**EXERCISE INSTRUCTIONS**
(a) List the title of every numbered section in the excerpt of Bulu's terms and conditions, including each section number.
(b) Resume the excerpt of Bulu's terms and conditions, writing the passage that comes after its last sentence.

**EXTRACT PROVIDED**
Content starts
7.3 Bulu Services Estimates. Quotes for 3rd party fees are for informational purposes only, are subject to change without notice and shall not under any circumstances be binding upon Bulu. Quotations accepted through any form of Bulu’s online interface are estimates based on the information available at the time made. The final rates and service fees may vary based upon the shipment actually tendered, the work actually performed and other factors such as carrier shipping prices, the actual characteristics of the Products, the delivery location, among other variations occurring in the ordinary course of business.
7.4 Pricing Changes. Bulu reserves the right to revise pricing with 60 days’ notice. If the specifications, volumes or other characteristics of the Company’s program or project varies materially from those provided by the Company at the time of Fulfillment Agreement Bulu may change and revise, at any time, Company’s pricing upon the delivery of a notice of the change to the Company. All dollar amounts stated in these Terms and Conditions will be in US dollars unless otherwise specified.
7.5 Charges and Fee Disputes. Should Company disagree with any Bulu charges or fees (this excludes carrier and 3rd Party fees) invoiced or charged to the Company, Company must submit written notice to Bulu within 30 days of the fee being charged (“Dispute Period”). Bulu will not review customer requests for Usage Fee adjustments that are received after the Dispute Period.
7.6 Account Balance Disputes. If Bulu becomes aware of, or is notified of, a dispute relating to the Company’s Account Balance, then Bulu will promptly review the dispute. After the resolution of the dispute, Bulu will forward a bill for outstanding amounts due or will credit the Account Balance accordingly, each as is applicable or appropriate.
7.7 Abandoned Account and Liquidation. If any Company fees or amounts due remain unpaid for a period greater than 30 days, then Bulu reserves the right, at its sole discretion, to reclassify Company’s Account as an “Abandoned Account.” Additionally, any Account that remains unpaid for greater than 60 days will automatically be deemed an Abandoned Account. Upon an Account becoming an Abandoned Account, Company immediately forfeits its rights of ownership of such Company’s Inventory to Bulu up to the total cumulative amount required for payment of all fees and amounts due to Bulu as well as any reasonable expenses incurred by Bulu for the preservation and storage of the Inventory. The Inventory on an Abandoned Account will become immediately unavailable to Company and Bulu may exercise its right to liquidate the Products. Company agrees that all Inventory liquidated shall be sold at the absolute discretion of Bulu and will be free and clear of all claims of ownership, title, liability by the Company, its agents or assigns. The Company assumes all liability with respect to its Products including those sold under the terms of this section. Company has no rights to any liquidation proceeds arising from an Abandoned Account unless the amounts recovered through liquidation exceed the cumulative amount and related expenses necessary for payment as stated above. Should the amounts recovered through liquidation be insufficient to cover the cumulative amounts above, the Company would remain liable for any pending fees and amounts due above and beyond the liquidation proceeds.
Content ends
**DATASET CONTENT**
Content starts
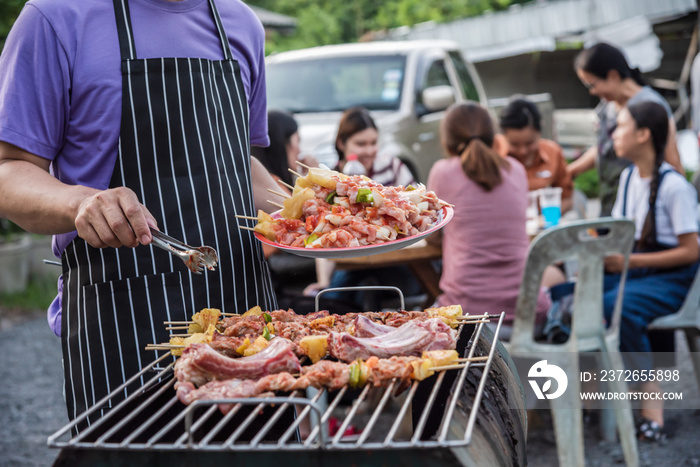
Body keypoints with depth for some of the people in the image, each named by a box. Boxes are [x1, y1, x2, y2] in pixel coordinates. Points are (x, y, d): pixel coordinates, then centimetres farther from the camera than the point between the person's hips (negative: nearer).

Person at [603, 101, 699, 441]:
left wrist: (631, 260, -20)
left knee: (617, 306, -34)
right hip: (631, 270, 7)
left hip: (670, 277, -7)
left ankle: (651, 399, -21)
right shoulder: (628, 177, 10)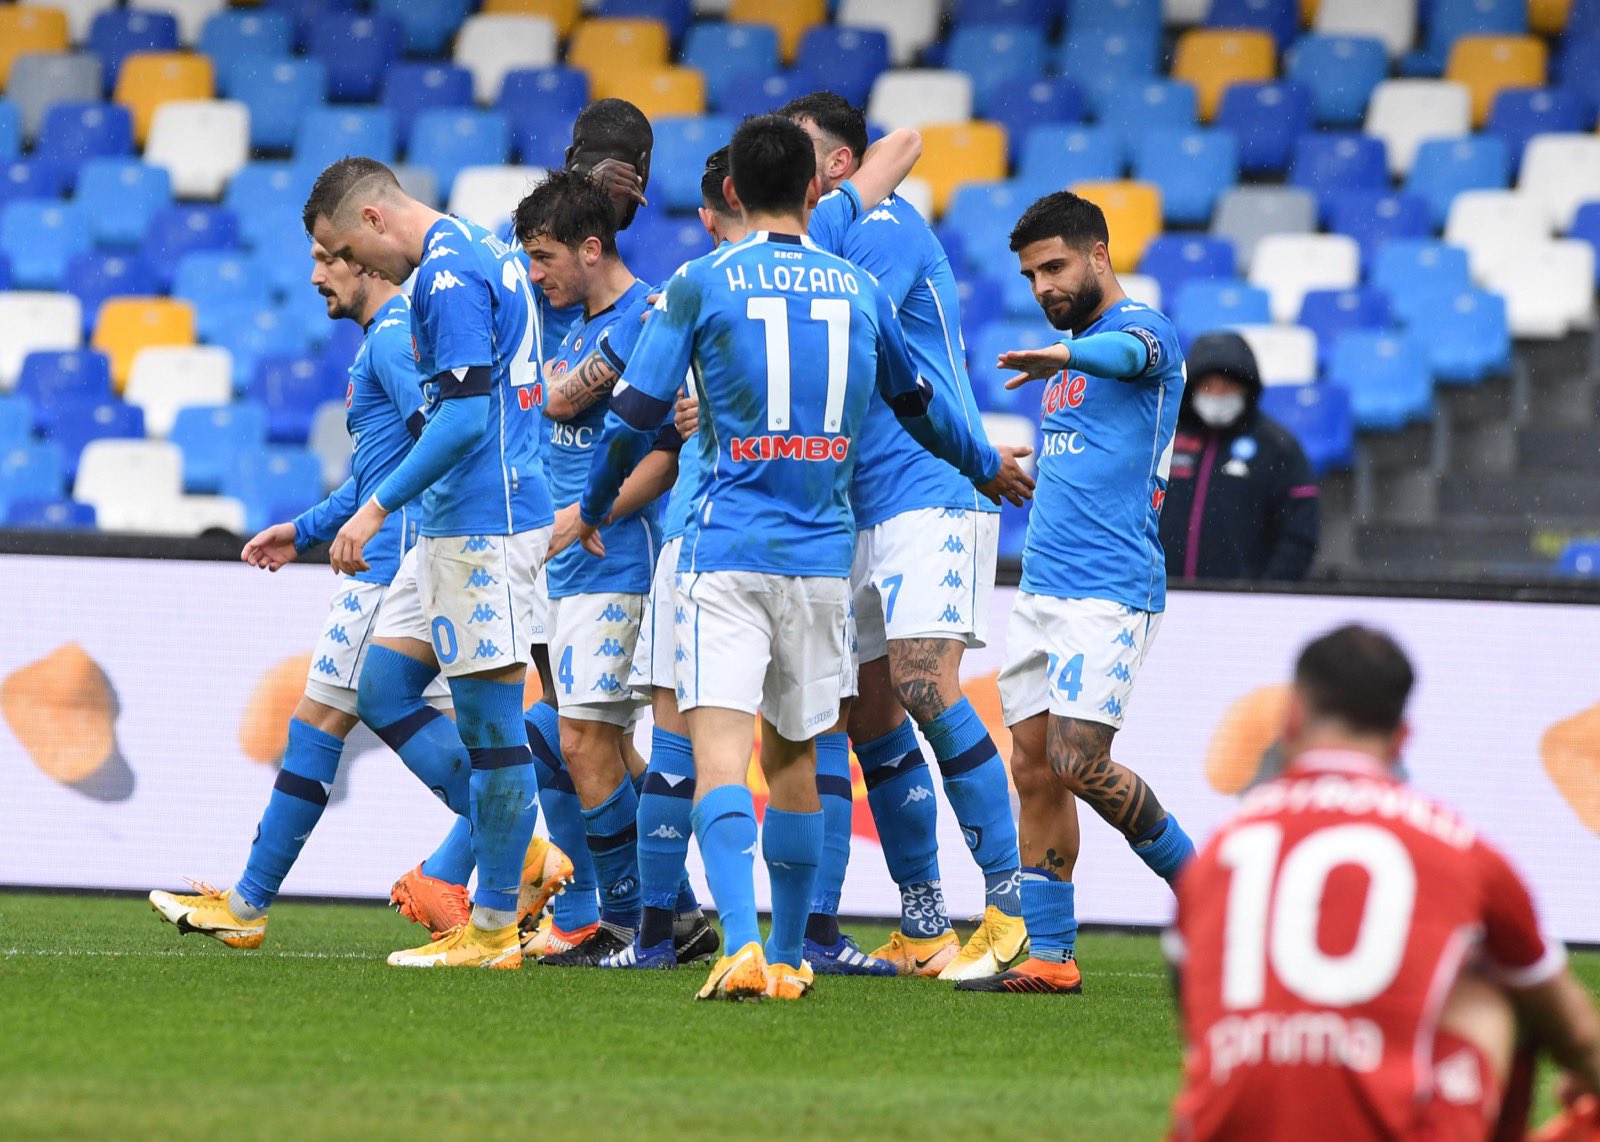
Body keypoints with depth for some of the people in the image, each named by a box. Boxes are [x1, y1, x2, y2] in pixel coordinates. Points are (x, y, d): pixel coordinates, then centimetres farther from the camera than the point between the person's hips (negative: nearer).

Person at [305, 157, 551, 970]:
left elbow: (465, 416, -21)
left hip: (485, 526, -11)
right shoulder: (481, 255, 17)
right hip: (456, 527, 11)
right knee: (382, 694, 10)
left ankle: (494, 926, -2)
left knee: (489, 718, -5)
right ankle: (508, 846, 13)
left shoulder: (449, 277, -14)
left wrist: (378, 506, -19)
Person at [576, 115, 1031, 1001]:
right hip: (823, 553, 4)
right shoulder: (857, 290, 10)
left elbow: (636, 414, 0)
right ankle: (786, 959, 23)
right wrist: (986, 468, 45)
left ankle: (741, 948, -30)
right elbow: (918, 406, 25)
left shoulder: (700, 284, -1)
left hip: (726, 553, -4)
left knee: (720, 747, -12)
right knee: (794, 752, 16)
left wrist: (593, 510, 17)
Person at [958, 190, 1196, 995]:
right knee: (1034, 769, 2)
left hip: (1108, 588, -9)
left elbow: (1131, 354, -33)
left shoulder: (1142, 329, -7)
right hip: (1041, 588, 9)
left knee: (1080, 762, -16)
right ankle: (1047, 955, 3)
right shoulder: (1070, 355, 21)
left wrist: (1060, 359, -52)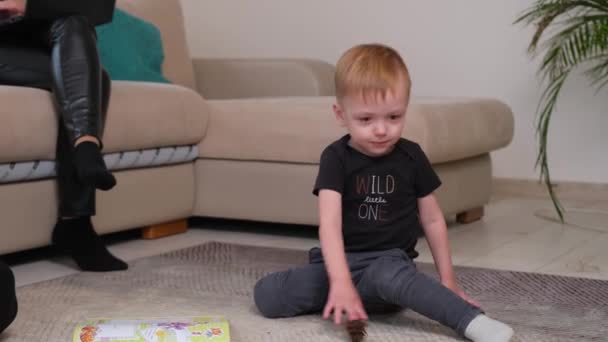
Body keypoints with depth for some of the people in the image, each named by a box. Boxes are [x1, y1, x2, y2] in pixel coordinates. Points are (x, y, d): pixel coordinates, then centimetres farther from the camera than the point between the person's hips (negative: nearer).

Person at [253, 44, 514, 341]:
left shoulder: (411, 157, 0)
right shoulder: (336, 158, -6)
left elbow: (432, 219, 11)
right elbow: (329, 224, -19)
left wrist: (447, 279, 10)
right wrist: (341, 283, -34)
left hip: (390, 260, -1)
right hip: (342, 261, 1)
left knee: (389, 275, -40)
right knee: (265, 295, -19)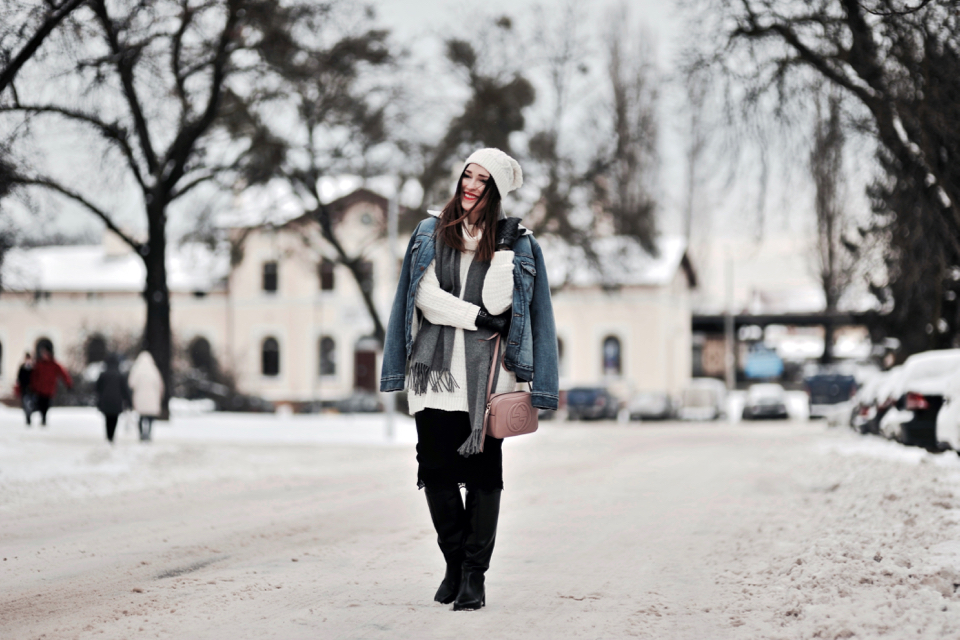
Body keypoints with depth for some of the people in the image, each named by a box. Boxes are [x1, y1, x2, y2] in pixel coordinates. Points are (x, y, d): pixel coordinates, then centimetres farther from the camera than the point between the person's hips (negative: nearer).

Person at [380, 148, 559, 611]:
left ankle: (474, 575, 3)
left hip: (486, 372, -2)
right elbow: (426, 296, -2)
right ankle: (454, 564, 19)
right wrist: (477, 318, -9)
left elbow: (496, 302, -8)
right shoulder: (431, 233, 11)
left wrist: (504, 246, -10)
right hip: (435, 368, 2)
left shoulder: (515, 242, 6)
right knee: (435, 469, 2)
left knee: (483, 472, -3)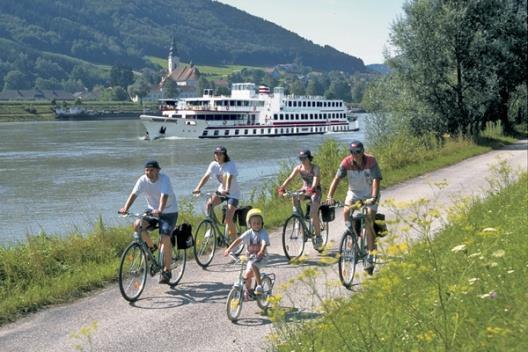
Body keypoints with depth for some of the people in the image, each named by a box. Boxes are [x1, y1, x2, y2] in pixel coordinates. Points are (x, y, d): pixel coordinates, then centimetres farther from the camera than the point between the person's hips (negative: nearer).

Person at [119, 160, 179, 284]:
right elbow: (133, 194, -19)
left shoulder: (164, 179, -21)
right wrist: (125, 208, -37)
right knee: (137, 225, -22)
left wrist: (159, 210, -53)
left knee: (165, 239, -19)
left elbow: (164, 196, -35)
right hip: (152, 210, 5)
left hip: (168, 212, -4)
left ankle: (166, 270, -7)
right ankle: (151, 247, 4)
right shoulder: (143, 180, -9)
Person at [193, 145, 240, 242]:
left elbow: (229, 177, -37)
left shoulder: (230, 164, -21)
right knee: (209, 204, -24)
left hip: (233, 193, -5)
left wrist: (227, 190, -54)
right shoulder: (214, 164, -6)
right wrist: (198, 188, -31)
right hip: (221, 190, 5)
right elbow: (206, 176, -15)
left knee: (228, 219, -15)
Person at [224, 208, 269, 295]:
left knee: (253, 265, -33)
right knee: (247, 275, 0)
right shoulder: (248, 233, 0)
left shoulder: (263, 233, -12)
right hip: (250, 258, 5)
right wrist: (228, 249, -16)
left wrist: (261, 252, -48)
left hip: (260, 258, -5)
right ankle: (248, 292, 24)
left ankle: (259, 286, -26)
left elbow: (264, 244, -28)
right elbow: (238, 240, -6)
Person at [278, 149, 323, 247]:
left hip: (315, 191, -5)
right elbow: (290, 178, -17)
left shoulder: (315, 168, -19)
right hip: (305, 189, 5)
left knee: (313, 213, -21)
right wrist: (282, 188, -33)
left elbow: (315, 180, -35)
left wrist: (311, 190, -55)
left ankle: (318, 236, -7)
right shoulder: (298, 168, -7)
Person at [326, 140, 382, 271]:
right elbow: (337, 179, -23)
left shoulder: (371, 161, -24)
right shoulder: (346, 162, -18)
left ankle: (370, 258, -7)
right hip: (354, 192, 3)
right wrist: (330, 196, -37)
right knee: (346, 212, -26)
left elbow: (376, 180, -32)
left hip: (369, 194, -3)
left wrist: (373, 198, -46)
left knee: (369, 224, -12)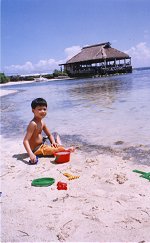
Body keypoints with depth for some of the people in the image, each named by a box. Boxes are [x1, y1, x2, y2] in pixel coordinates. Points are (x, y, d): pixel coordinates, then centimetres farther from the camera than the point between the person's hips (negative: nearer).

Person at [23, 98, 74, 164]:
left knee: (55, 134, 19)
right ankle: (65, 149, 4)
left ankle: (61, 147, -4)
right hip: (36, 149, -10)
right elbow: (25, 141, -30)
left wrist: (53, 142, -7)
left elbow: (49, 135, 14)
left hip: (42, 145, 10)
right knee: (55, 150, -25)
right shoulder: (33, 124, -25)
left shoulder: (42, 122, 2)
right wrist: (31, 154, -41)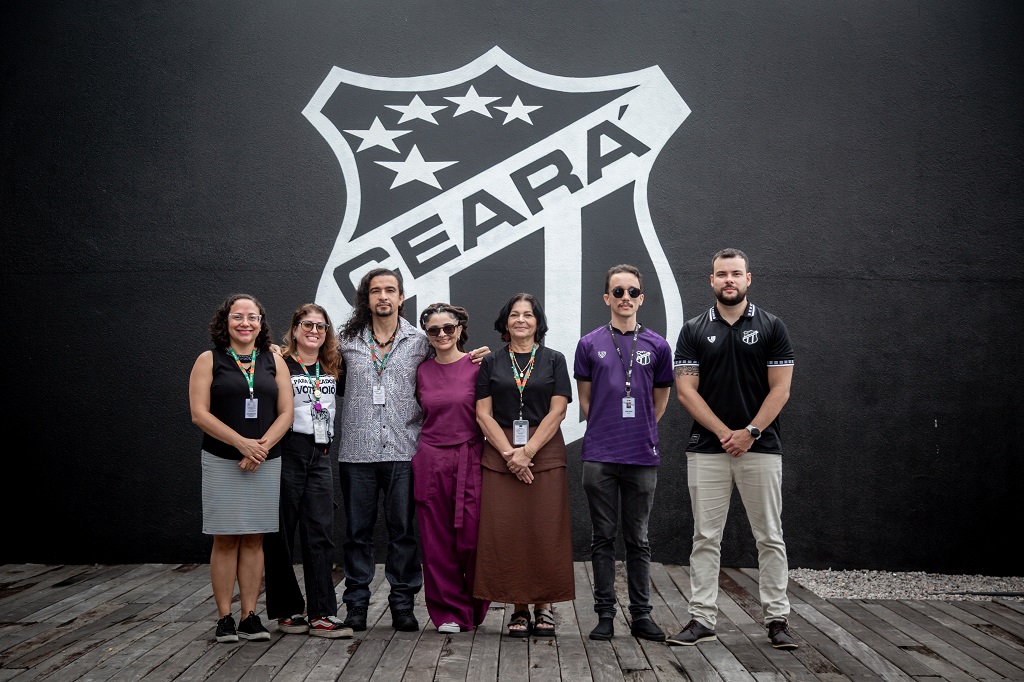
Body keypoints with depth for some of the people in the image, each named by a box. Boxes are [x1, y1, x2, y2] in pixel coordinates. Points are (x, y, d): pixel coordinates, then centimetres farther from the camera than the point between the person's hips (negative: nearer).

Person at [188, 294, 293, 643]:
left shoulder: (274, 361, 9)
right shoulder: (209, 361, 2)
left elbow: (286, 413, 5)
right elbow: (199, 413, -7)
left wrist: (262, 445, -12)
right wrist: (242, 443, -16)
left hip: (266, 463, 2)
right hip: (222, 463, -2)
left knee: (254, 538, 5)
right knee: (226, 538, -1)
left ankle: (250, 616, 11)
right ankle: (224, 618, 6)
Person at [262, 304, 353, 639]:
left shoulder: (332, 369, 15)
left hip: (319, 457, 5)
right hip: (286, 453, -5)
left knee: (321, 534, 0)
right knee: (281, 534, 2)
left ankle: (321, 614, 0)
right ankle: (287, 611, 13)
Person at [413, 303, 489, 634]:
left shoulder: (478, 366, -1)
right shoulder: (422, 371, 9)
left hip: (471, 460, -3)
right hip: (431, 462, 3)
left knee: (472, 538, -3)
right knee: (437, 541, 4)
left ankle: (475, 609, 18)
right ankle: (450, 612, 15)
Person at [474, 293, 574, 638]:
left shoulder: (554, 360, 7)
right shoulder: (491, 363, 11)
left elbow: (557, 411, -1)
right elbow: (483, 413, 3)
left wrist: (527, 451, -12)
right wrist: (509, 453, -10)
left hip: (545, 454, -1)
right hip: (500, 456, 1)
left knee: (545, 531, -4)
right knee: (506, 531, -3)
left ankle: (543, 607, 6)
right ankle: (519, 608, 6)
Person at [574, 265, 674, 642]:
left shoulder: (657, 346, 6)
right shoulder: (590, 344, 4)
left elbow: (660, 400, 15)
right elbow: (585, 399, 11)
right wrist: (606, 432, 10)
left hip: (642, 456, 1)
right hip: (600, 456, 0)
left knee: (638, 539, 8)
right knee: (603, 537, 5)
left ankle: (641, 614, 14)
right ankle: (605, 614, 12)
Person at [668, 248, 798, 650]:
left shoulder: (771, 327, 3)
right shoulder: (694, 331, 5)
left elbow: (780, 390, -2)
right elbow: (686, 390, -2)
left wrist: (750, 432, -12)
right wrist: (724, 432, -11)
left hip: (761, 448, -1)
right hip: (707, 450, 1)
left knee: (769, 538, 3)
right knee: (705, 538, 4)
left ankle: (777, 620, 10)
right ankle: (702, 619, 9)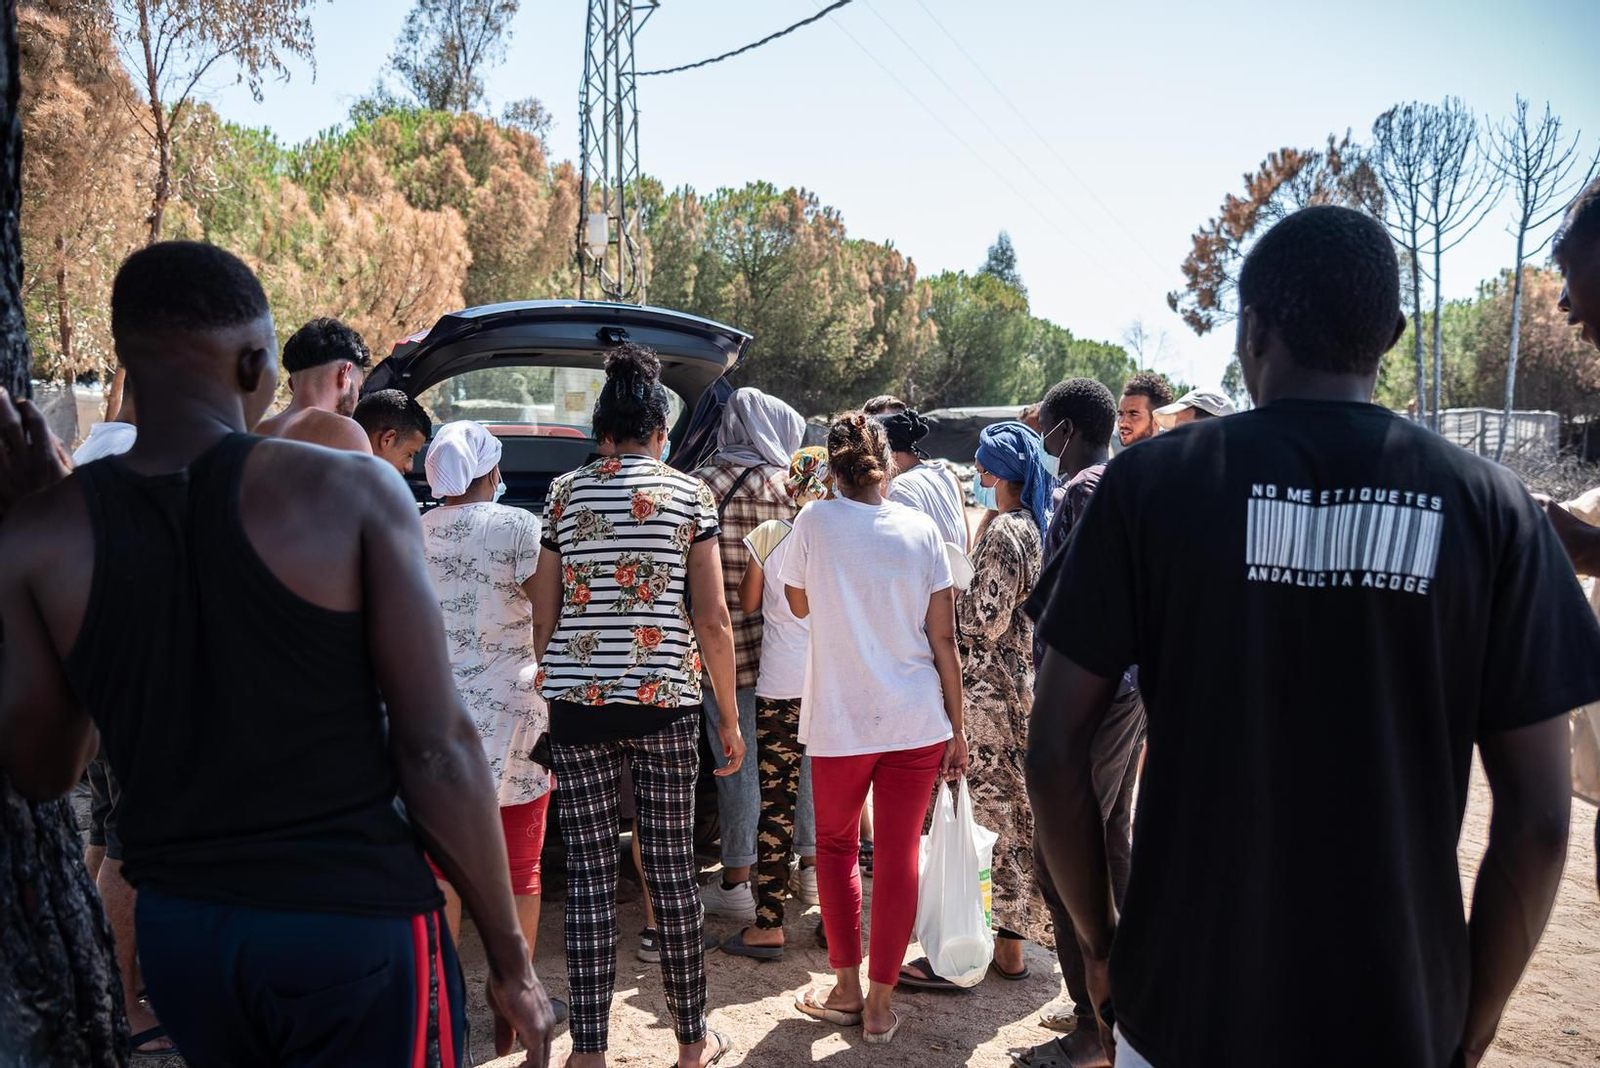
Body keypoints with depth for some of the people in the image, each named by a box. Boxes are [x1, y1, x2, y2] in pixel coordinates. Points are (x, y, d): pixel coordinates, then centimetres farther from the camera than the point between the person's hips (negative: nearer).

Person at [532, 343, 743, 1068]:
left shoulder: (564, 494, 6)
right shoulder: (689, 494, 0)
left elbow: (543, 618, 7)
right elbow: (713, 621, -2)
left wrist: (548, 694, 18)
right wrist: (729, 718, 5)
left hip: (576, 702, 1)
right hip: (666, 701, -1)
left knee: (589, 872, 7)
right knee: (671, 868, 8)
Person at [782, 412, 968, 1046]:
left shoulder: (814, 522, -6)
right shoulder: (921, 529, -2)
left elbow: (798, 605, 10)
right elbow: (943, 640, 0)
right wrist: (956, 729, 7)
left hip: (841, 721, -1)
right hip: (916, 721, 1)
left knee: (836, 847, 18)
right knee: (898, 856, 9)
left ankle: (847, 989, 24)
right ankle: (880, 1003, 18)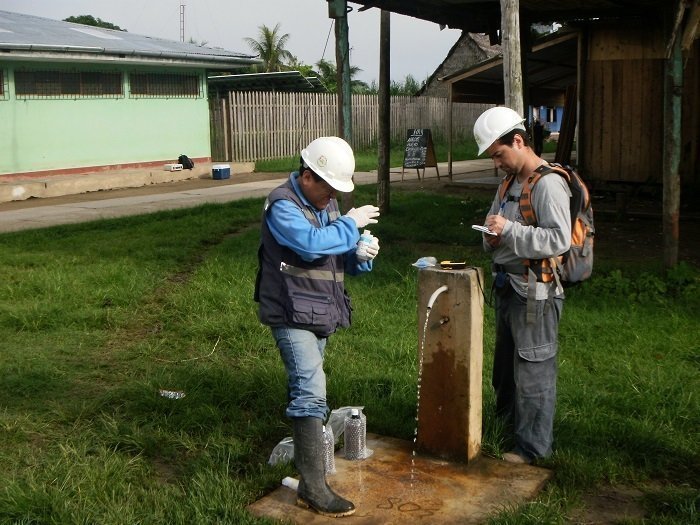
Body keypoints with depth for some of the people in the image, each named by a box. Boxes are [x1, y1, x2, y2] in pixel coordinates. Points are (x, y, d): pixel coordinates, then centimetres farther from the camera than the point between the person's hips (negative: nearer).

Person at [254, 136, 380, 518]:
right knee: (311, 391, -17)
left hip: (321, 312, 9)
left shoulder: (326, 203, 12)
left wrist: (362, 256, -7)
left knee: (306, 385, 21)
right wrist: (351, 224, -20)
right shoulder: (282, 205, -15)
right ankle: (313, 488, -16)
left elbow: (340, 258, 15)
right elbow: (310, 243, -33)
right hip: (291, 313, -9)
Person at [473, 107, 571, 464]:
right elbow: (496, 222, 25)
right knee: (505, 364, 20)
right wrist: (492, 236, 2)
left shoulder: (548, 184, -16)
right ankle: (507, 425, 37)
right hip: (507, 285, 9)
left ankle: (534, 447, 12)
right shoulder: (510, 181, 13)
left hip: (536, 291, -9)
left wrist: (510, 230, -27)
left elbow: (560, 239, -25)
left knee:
Content ends
**REPLIES**
(a)
7.3 Bulu Services Estimates
7.4 Pricing Changes
7.5 Charges and Fee Disputes
7.6 Account Balance Disputes
7.7 Abandoned Account and Liquidation

(b)
7.8 Termination of the Account. Upon termination of the Agreement, the Company’s Account will be inaccessible to the Company and all activities will be suspended. Bulu reserves the right to delay, postpone or cease shipping orders for a number of reasons, including but not limited to the following:
Company’s Account Balance remaining unpaid for 30 days after receipt of an invoice.
if anyone using the Account uses abusive language or otherwise threatens Bulu or its staff;
to allow time to resolve or investigate a third party complaint of a violation of the Agreement;
to allow time for investigation or resolution of an unauthorized transaction, customer complaint, dispute or accusation; and
to allow time to pick all inventory for the close out order.
7.9 Termination. The Agreement may be terminated, for any reason, by either Party, upon giving ninety (90) days’ notice to the other Party. In the event of a breach of the Agreement, either party may terminate the Fulfillment Agreement upon thirty (30) days’ notice to the other party if the breaching party fails to cure such breach during the 30 day period. Upon the expiration of the 30 day cure period in the event of a breach, a 30 day wind down of the Company Account shall commence (“Termination Notice Period”). Company may have full or limited use of the Account during the Termination Notice Period for the sole purpose of winding down its use of the account in a commercially reasonable manner. Any Product inventory that remains in Bulu’s inventory at the expiration of the Termination Notice Period will be shipped to Company at the address on file and, if address is not on file, the billing address on Company’s credit card, all at Company’s expense. If no address is available or no balance is available to pay for shipment back to the Company, Bulu will liquidate the Product inventory as an Abandoned Account. Bulu may terminate the Agreement immediately upon notice to Client for fraudulent, abusive or illegal activity. Bulu may also terminate the Agreement upon sixty (60) days’ notice to the Company if the Company is not meeting the business expectations presented by the Company to Bulu at the time of the signing of the Fulfillment Agreement.
7.10 Additional Actions. If Company is in breach of any of the terms of these Terms and Conditions, Bulu may close, put on hold, or limit access to the Company’s Account or the Services. Without limiting any of the remedies under law or equity, Bulu may also take any additionally available legal actions.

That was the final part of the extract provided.